Cosmological backreaction in higher-derivative gravity expansions

TL;DR

This paper investigates how inhomogeneities in the universe influence its large-scale dynamics within higher-derivative gravity theories, revealing that such effects can be significant even in the late universe and may hint at new physics.

Contribution

It extends Green and Wald's averaging framework to higher-derivative gravity, deriving an effective stress-energy tensor that accounts for cosmological backreaction effects.

Findings

Backreaction remains significant in the late universe with high-frequency perturbations.

Higher-derivative terms can produce an effective fluid potentially explaining cosmic acceleration.

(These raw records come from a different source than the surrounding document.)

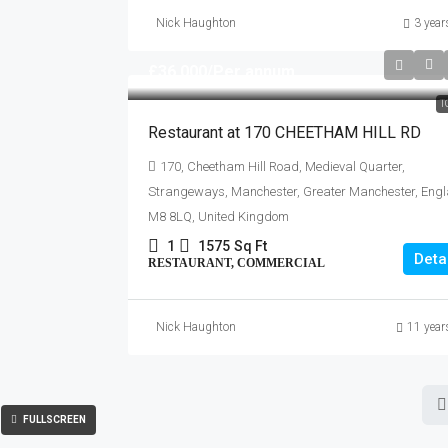
Nick Haughton
3 year
£36,000
/Per annum
T
Restaurant at 170 CHEETHAM HILL RD
170, Cheetham Hill Road, Medieval Quarter,
Strangeways, Manchester, Greater Manchester, Engl
M8 8LQ, United Kingdom
1
1575
Sq Ft
Deta
RESTAURANT, COMMERCIAL
Nick Haughton
11 year
FULLSCREEN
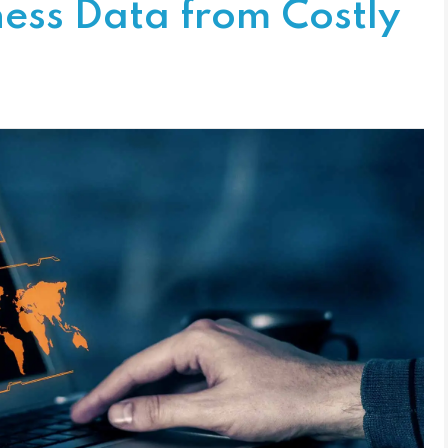
ness Data from Costly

The approach links cosmological backreaction to ultraviolet particle physics phenomena.

Abstract

We calculate a general effective stress-energy tensor induced by cosmological inhomogeneity in effective theories of gravity where the action is Taylor-expandable in the Riemann tensor and covariant derivatives of the Riemann tensor. This is of interest as an effective fluid that might provide an alternative to the cosmological constant, but it also applies to gravitational waves. We use an adaptation of Green and Wald's weak-averaging framework, which averages over perturbations in the field equation where the perturbation length scales are small compared to the averaging scale. In this adaptation, the length scale of the effective theory, $1/M$, is also taken to be small compared with the averaging scale. This ensures that the perturbation length scales remain in fixed proportion to the length scale of the effective theory as the cosmological averaging scale is taken to be large. We find that backreaction from higher-derivative terms in the effective action can continue to be important in the late universe, given a source of sufficiently high-frequency metric perturbations. This backreaction might also provide a window on exotic particle physics in the far ultraviolet.